_Work order_
Locate every line in the records below that contains the word "Fundamental", and copy each one.

-------- Supplied records --------

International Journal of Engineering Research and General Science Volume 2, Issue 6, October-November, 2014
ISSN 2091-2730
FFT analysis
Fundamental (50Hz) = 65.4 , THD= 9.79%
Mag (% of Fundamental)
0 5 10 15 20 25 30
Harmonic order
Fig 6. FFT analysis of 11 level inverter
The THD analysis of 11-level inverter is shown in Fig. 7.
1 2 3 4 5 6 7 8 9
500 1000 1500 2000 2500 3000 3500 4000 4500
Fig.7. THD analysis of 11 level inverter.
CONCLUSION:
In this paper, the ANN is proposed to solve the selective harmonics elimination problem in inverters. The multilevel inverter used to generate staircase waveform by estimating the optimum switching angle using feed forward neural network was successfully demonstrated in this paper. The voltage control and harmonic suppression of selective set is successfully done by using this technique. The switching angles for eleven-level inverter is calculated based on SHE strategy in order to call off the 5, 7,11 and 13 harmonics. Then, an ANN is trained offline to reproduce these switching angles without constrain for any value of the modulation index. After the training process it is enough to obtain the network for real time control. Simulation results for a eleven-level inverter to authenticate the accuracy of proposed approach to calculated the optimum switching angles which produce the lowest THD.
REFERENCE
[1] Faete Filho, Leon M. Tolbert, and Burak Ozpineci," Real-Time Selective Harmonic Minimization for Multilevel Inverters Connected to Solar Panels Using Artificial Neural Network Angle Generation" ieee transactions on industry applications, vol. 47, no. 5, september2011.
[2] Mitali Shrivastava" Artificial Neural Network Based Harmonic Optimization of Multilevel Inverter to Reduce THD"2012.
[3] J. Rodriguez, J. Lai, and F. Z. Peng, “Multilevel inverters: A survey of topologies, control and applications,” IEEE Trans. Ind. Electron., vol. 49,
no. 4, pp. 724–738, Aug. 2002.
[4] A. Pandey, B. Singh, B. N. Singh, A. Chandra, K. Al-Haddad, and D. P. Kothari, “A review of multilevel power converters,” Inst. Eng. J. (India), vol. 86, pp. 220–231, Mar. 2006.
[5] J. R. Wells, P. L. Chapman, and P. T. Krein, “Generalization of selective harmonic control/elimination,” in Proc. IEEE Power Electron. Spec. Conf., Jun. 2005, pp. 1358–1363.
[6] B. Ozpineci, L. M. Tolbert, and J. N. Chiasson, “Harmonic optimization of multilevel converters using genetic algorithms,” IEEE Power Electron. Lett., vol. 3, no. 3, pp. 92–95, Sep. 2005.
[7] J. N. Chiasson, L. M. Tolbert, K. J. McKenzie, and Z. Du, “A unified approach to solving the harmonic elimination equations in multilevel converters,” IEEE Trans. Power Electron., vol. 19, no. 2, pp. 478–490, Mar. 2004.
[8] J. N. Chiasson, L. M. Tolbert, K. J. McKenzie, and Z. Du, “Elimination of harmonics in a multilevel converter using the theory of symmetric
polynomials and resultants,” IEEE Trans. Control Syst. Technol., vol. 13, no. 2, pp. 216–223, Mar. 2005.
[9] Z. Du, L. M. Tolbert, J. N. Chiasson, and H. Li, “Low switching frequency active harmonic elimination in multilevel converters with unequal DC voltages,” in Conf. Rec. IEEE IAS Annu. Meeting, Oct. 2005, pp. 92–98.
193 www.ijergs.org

--------

_Response to this task_
Fundamental (50Hz) = 65.4 , THD= 9.79%
Mag (% of Fundamental)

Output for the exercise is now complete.